Drawing On Her Experience
How one imaginative researcher teaches entomology through illustration.
Worms, ants, spiders — like most kids, Carly Tribull grew up shooing them, stomping them, or swatting them away. It wasn’t until years later that she developed an interest in insects and, in effect, got the bug about entomology.
Today Dr. Carly Tribull is an assistant professor of biology and an entomologist who researches the predatory practices of parasitic wasps, the species that invade the bodies of other insects and breed their young inside them. While that sounds more like the plot of a horror movie, killer wasps are more than just the center of her professional world: they are also the subject of a comic book she drew in graduate school, entitled Carly’s Adventures in Wasp Land: Nature’s Horror — Parasitoid Wasps.
Populated by anthropomorphic wasps who say things such as “Aw, shucks,” “Howdy,” “Who could possibly like us?” and finally, “I’m tired of feeling bad about what I am!”, the comic is just one in a series in which Tribull is a character who teaches about wasps, the one element of the comic that is not far from reality.
Originally created for middle school students, Tribull now draws biology comics for college students, handing out chapters as the semester progresses, with the intention of eventually assembling the content into an online textbook. She expects to complete this ambitious project in two years and make it available at no cost to students and educators worldwide.
“The response from my students has been positive,” she says. “Educators have known for a while that designing a lecture topic as a narrative is very effective, and comics only solidify that approach.”
Though Tribull loathed insects and creepy crawlers growing up, she loved drawing other creatures — dinosaurs (she pursued paleontology at one time because of them), dragons, and other fantastical creatures. She studied art in high school in Florida and the subject ignited her comics career.
After earning her PhD in 2015 at the Richard Gilder Graduate School at the American Museum of Natural History in Manhattan, Tribull taught for two years at Sam Houston State University in Huntsville, Texas. But she yearned to return to New York, and selected Farmingdale because, she says, it is an “undergraduate, teaching-focused institution.”
She even believes her use of comics as a teaching tool was a factor in FSC offering her the opportunity to join the faculty.

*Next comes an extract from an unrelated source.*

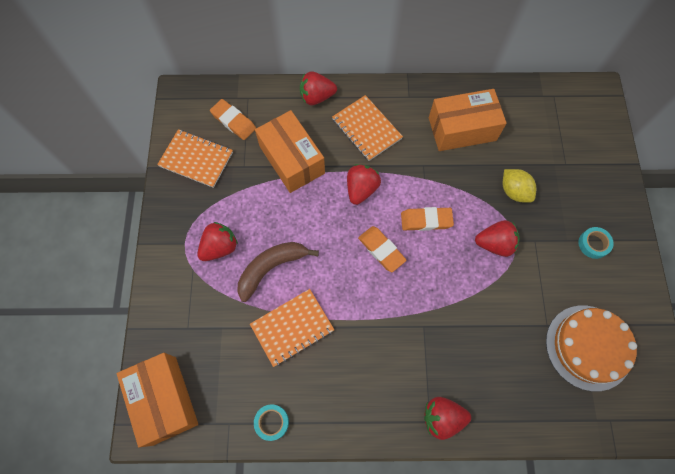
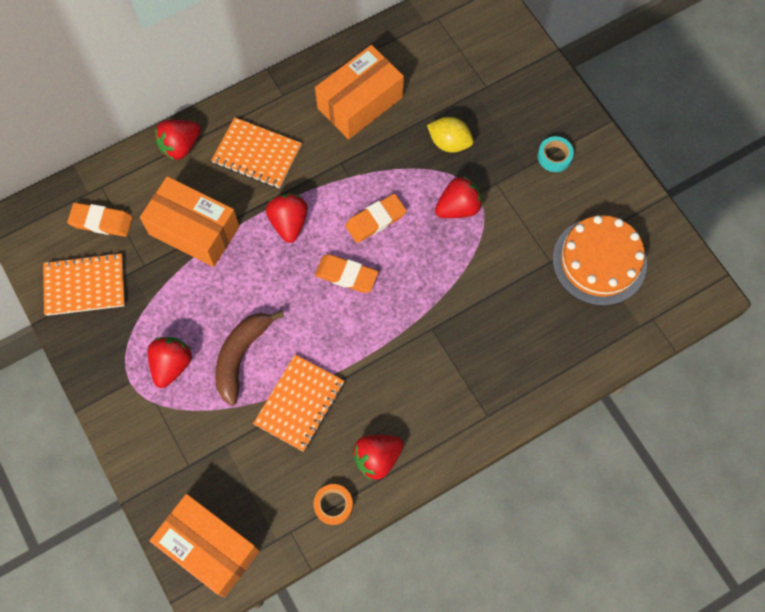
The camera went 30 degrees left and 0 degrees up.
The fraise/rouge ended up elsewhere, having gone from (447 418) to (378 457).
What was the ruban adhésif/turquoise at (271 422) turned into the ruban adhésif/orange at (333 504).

One wonders how her comic books influenced the people who interviewed her for the job of assistant professor. Dr. Tribull has a theory.
”I think the search committee was interested in any potential faculty who were interested in engaging with students in unique ways,” she says. “Since I’ve been here, people have been pretty supportive of the idea of comics as a viable teaching tool.”

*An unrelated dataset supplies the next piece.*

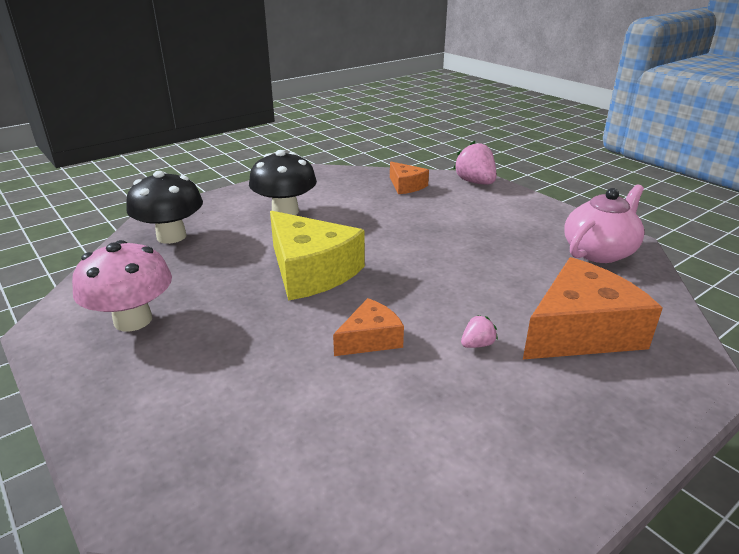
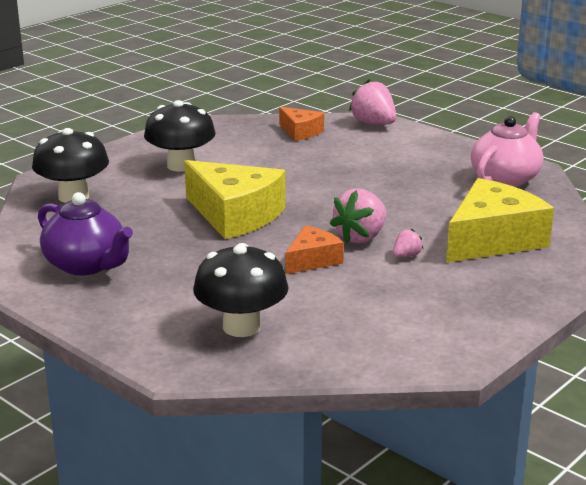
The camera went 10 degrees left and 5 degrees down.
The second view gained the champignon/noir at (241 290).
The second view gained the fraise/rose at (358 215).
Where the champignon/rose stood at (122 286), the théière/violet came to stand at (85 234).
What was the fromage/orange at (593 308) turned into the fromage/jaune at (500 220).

Dr. Tribull also is passionate about bringing diversity into the field and classroom. One way she does that is to seek out and mentor non-traditional students.
“I’ll be working to mentor students who are underrepresented minorities in the STEM fields,” she says.
“I’m also particularly interested in mentoring women, first-generation college students, and other non-traditional college students. As a comic artist, I think about the diversity of my characters a lot — it’s easy to unconsciously fall into the trap of drawing people who look like you, and I want all of my students to be able to see themselves in these comics.”